No automated tests exist yet. When adding them:

  • Use testing + httptest for handler tests
  • Use in-memory SQLite (:memory:) for repository tests
  • Run with go test ./...

Contributing

  1. Fork the repository and create a feature branch (git checkout -b feature/your-feature).
  2. Make your changes, ensuring the project builds with make build.
  3. Open a pull request against main with a clear description of the change and its motivation.
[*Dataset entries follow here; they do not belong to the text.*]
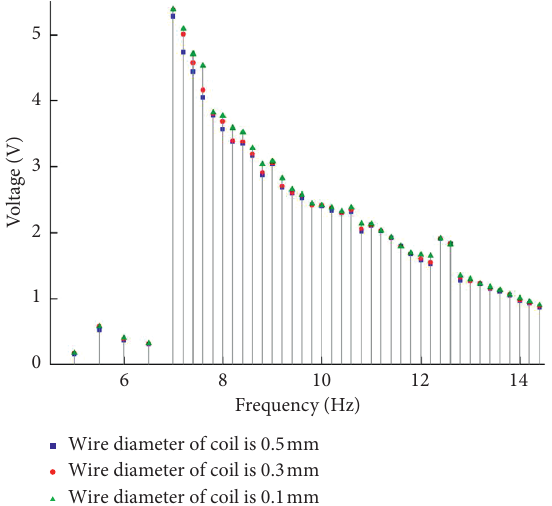
Figure 37: Relation of the voltage-frequency of the system is given when wire diameters of coils are selected as 0.1mm, 0.3mm, and 0.5mm,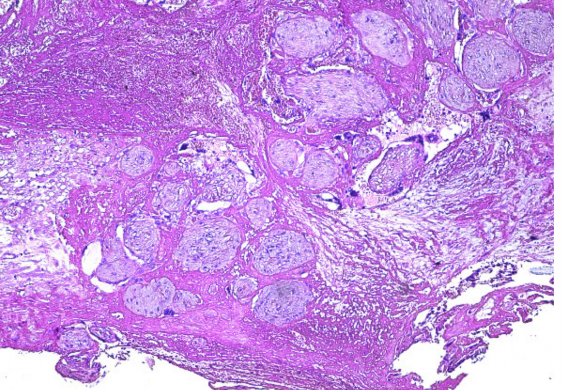
Figure 7. Marked fibrosis of chorionic villi, which invade the full thickness of the uterine wall (HE ×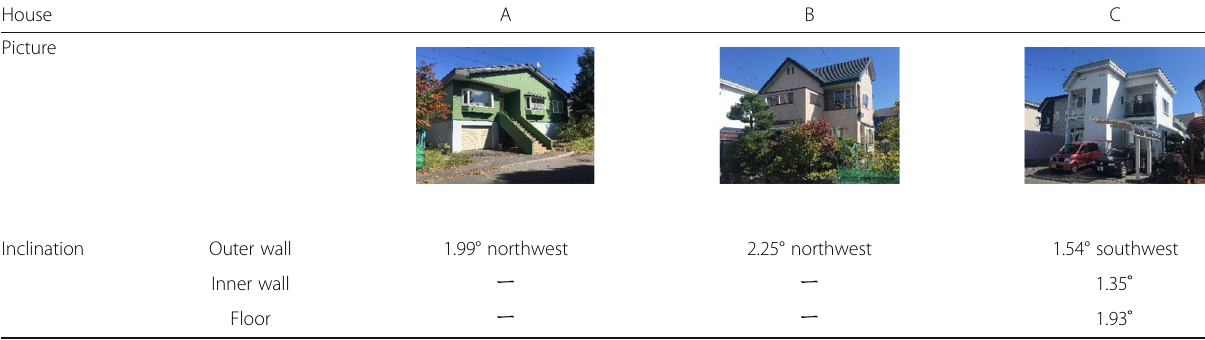
Table 2 Inclination of houses (Utsukushigaoka 1jo, A to C) House A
Please keep pull requests focused — one feature or fix per PR. For significant changes, open an issue first to discuss the approach.


Security

Hardening checklist before production deployment:

  • Set JWT_SECRET to a cryptographically random value (at minimum 32 bytes).
  • Change DEFAULT_ADMIN_PASS from the default.
  • Set ENV=production to enable JSON logging and startup validation.
  • Set ALLOW_REGISTRATION=false if open self-registration is not required.
  • Restrict ALLOWED_ORIGINS to your actual frontend origin instead of *.
  • Run behind a reverse proxy (Nginx, Caddy, Traefik) that handles TLS termination.

To report a security vulnerability, please open a private security advisory on GitHub rather than a public issue.


License

MIT

About

This platform provides a service to send notifications from any service via a simple HTTP API and receive them in real time through WebSockets or the built-in web dashboard.